I can't figure out how to get a row for the min(timestamp) for each hour of the current_date.
select *
from source_readings
use index(ID_And_Time)
where source_id = 'PMPROD'
and date(timestamp)=CURRENT_DATE
and timestamp =
( select min(timestamp)
from source_readings use index(ID_And_Time)
where source_id = 'PMPROD'
)
The above code, of course, gives me one record. I need one record for the min(hour(timestamp)) of the current_date.
My result set should contain the rows for IDs: 123,127,128,130. I've played with it for hours. Who can be my hero? :)
Try below:
SELECT * FROM source_readings
JOIN
(
SELECT ID, DATE_FORMAT(timestamp, '%Y-%m-%d %H') as current_hour,MIN(timestamp)
FROM source_readings
WHERE source_id = 'PMPROD'
GROUP BY current_hour
) As reading_min
ON source_readings.ID = reading_min.ID
SELECT a.*
FROM Table1 a
INNER JOIN
(
SELECT DATE(TIMESTAMP) date,
HOUR(TIMESTAMP) hour,
MIN(TIMESTAMP) min_date
FROM Table1
GROUP BY DATE(TIMESTAMP), HOUR(TIMESTAMP)

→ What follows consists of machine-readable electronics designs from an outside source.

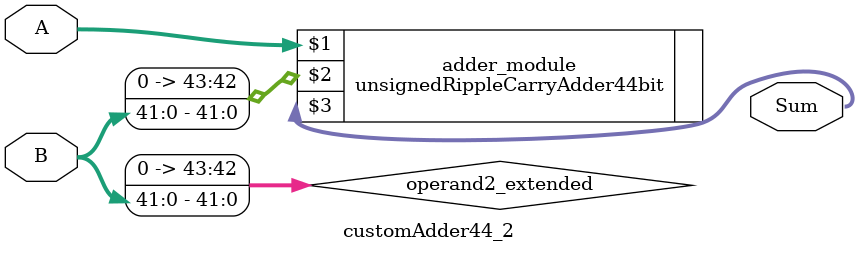
<source format=v>
module customAdder44_2(
                        input [43 : 0] A,
                        input [41 : 0] B,
                        
                        output [44 : 0] Sum
                );

        wire [43 : 0] operand2_extended;
        
        assign operand2_extended =  {2'b0, B};
        
        unsignedRippleCarryAdder44bit adder_module(
            A,
            operand2_extended,
            Sum
        );
        
        endmodule
        
</source>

) b ON DATE(a.TIMESTAMP) = b.date AND
HOUR(a.TIMESTAMP) = b.hour AND
a.timestamp = b.min_date
SQLFiddle Demo
With window function:
WITH ranked (
SELECT *, ROW_NUMBER() OVER(PARTITION BY HOUR(timestamp) ORDER BY timestamp) rn
FROM source_readings -- original table
WHERE date(timestamp)=CURRENT_DATE AND source_id = 'PMPROD' -- your custom filter
)
SELECT * -- this will contain `rn` column. you can select only necessary columns
FROM ranked
WHERE rn=1
I haven't tested it, but the basic idea is:
1) ROW_NUMBER() OVER(PARTITION BY HOUR(timestamp) ORDER BY timestamp)

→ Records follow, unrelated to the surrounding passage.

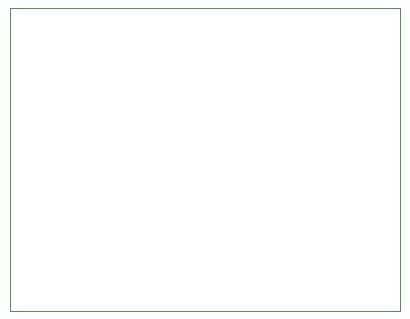
<source format=gbr>
%TF.GenerationSoftware,KiCad,Pcbnew,5.1.6+dfsg1-1*%
%TF.CreationDate,2020-12-14T15:48:38-08:00*%
%TF.ProjectId,High_Current_Analog,48696768-5f43-4757-9272-656e745f416e,rev?*%
%TF.SameCoordinates,Original*%
%TF.FileFunction,Profile,NP*%
%FSLAX46Y46*%
G04 Gerber Fmt 4.6, Leading zero omitted, Abs format (unit mm)*
G04 Created by KiCad (PCBNEW 5.1.6+dfsg1-1) date 2020-12-14 15:48:38*
%MOMM*%
%LPD*%
G01*
G04 APERTURE LIST*
%TA.AperFunction,Profile*%
%ADD10C,0.050000*%
%TD*%
G04 APERTURE END LIST*
D10*
X150876000Y-47498000D02*
X150876000Y-48260000D01*
X117856000Y-47498000D02*
X150876000Y-47498000D01*
X117856000Y-47498000D02*
X117856000Y-48260000D01*
X117856000Y-73152000D02*
X117856000Y-48260000D01*
X118872000Y-73152000D02*
X117856000Y-73152000D01*
X150876000Y-48260000D02*
X150876000Y-73152000D01*
X150876000Y-73152000D02*
X118872000Y-73152000D01*
M02*

</source>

This will give each row a number, starting from 1 for each hour, increasing by timestamp. The result might look like:
|rest of columns |rn
123,'2013-03-01 06:05:24',PMPROD,12345678.99,1
124,'2013-03-01 06:15:17',PMPROD,88888888.99,2
125,'2013-03-01 06:25:24',PMPROD,33333333.33,3
126,'2013-03-01 06:38:14',PMPROD,44444444.44,4
127,'2013-03-01 07:12:04',PMPROD,55555555.55,1
128,'2013-03-01 10:38:14',PMPROD,44444444.44,1
129,'2013-03-01 10:56:14',PMPROD,22222222.22,2
130,'2013-03-01 15:28:02',PMPROD,66666666.66,1
2) Then on the main query we select only rows with rn=1, in other words, rows that has lowest timestamp in each hourly partition (1st row after sorted by timestamp in each hour).